Govt May Ease Restrictions on FDI by Joint Ventures

The government of India is likely to ease restrictions on foreign direct investment by joint ventures (JV’s) or wholly-owned subsidiaries (WOS) of an Indian firm without terming such investments as “suspect” involving ‘round tripping’ of funds. These new norms come in an attempt to ease the inflow of overseas funds into genuine and legitimate business activities.

As per the existing legal framework of Foreign Exchange Management Act (FEMA), foreign direct investment by an overseas joint venture or wholly-owned subsidiary of an Indian party is not permitted without a prior approval from the Reserve Bank of India. There are restrictions in place for Indian entities (individual or company) who want to undertake overseas direct investment or ODI in a foreign entity which already has existing FDI investments in India.

According to officials, there new norms will be introduced soon in existing overseas direct investment. New norms will put such investments (FDI and ODI) under the automatic route.

Under the automatic route for foreign investments, no prior approval from the government and concerned ministries is required.

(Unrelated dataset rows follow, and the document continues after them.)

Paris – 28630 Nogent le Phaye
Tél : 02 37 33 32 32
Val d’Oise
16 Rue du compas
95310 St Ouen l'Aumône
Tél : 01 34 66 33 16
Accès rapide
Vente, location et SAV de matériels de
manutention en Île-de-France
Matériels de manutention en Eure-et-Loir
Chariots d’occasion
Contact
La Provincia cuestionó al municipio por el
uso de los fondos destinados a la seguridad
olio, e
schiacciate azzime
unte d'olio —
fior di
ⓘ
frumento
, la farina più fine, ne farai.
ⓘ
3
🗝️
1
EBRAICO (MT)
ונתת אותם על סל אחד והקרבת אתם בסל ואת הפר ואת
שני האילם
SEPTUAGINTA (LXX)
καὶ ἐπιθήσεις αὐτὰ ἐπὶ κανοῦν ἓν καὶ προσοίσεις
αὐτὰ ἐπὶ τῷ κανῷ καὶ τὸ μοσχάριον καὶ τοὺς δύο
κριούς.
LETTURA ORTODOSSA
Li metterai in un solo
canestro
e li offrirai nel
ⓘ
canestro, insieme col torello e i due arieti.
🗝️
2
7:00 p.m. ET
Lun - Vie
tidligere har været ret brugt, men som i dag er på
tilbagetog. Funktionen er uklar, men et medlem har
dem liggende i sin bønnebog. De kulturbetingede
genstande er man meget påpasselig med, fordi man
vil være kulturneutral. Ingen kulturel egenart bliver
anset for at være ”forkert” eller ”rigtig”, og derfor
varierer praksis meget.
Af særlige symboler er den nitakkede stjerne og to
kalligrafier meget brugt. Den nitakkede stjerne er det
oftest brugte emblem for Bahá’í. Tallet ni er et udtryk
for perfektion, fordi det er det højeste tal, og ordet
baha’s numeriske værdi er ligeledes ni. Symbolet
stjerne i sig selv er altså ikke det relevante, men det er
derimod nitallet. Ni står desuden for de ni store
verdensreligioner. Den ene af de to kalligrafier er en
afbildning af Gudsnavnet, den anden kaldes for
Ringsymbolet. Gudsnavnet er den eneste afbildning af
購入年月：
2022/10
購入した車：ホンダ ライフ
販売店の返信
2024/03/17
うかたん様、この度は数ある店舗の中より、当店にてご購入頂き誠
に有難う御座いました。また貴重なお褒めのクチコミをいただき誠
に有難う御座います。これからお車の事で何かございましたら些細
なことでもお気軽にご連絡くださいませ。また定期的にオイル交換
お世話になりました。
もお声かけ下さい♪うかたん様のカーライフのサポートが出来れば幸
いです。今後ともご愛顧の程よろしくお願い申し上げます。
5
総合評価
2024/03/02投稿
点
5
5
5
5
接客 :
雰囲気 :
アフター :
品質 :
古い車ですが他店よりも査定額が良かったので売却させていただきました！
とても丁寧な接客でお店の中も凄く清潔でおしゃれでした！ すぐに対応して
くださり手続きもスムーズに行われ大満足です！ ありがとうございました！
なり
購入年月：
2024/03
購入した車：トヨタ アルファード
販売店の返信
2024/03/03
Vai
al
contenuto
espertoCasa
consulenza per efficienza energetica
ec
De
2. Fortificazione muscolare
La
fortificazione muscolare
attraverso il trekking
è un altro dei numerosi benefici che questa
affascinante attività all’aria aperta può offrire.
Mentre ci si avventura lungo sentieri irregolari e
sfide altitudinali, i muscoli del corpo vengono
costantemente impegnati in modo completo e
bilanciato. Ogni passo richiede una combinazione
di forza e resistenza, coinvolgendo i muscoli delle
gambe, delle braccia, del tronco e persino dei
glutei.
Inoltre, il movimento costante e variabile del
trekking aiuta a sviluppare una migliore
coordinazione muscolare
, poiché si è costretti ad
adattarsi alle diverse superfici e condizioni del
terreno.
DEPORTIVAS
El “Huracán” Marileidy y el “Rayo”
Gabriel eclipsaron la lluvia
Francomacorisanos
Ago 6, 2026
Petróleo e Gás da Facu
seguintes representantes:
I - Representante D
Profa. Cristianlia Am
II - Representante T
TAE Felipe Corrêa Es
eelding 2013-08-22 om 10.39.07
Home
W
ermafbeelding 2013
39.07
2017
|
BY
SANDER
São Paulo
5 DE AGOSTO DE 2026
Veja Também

In trying times of economic slowdown and the resultant lack of investment by the corporate sector, these norms are critical. The strict policies adopted by the Reserve Bank of India (RBI) in order to prevent ‘round tripping’ have visibly had an impact on Indian companies which have made ODI outside India with an aim if attracting FDI in India.

As per sources, the Department for Promotion of Industry and Internal Trade (DPITT) is also analysing the report before finalizing changes.

This year has introduced several reforms in terms of foreign direct investments. After a dip in FDI equity inflows of 1 per cent, the government of India sanctioned several reforms in FDI norms across various sectors of the economy, including digital media, single brand retail, contract manufacturing, coal mining, and aviation.